> EXERCISE PROMPT
Please resume the passage below on forecasting and efficient markets, carrying it on from its last sentence.

> EXTRACT TO READ
Things become increasingly more complex and much less predictable when people, with their behavioral peculiarities, enter the equation. Economists, who obviously deal with systems that involve or are comprised by people, are notorious for making bad forecasts. One of the earliest economic forecasts that did not quite live up to the expectations, was that of Irving Fisher who, in early October of 1929, made the claim that “stock prices have reached what looks like a permanently high plateau.” The Wall Street Crash and Great Depression followed shortly after.
Often, we fail to forecast because we cannot know what will happen in the future. But sometimes, we fail to forecast because we exactly know what is to come. The issue lies in our ability to influence the future because we could forecast it reasonably well.
An extreme case that helps illustrate the point is the concept of efficient markets. Consider a scenario where, through news, we learned that stock prices of a publicly traded company would increase tomorrow. This creates a temporal arbitrage opportunity: we can buy the stock today, when its price is still low, and sell it tomorrow, when its price has increased.

> EXERCISE DATA

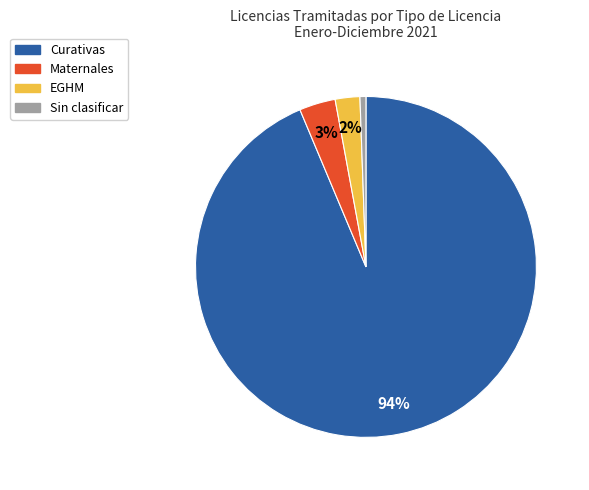

Which slice represents more than half of the pie?

Curativas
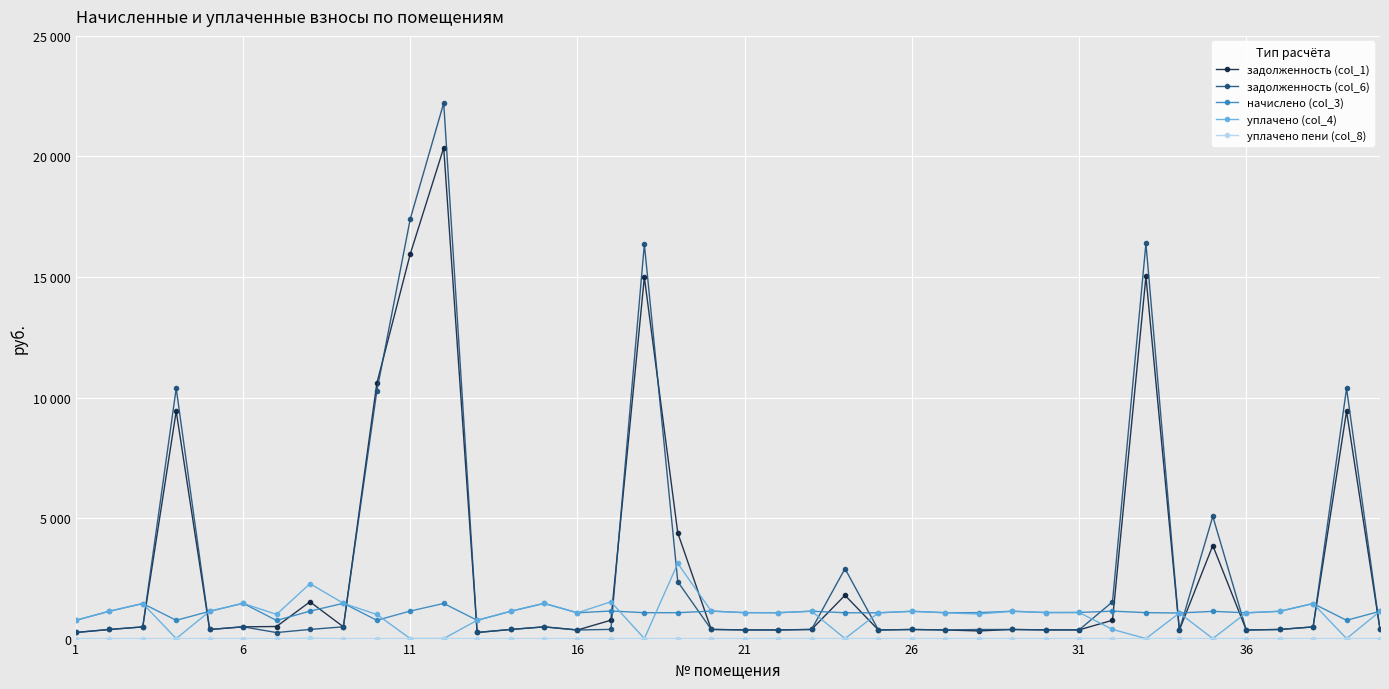

In задолженность (col_6), how many points are lower than both neighbors (excluding endpoints)?

10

> RESPONSE AREA
If we were the only people who became aware of such an opportunity, the scheme would just work. But the information is available to everyone and at once. Thus, many people will learn about this opportunity and act accordingly: They will all try to buy the shares of the company immediately to sell them for the higher price later. This will create demand, and the share prices will increase today instead of tomorrow. And the temporal arbitrage opportunity will be no more.
What we just described is known as the efficient market hypothesis. The efficient market hypothesis suggests that markets adjust immediately and correctly to the relevant new information. As a result, traders cannot take advantage of this new information. The moment one realizes there can be an arbitrage opportunity, it is already too late. So, some things, such as stock prices, are unpredictable but not because we don’t know what will happen to them. Au contraire, it is because we know this all too well.
2.5 Knowing the Unknown
Methods of forecasting may differ, but they have one thing in common: they all rely—or at least pretend to rely—upon information. We record and observe information in the form of data. When the data are organized and stored in a certain way—chronologically and at regular intervals—we have a time series. By construction, a time series is historical data. Forecasting involves examining historical data to make an informed guess about what is to come in the near or the distant future.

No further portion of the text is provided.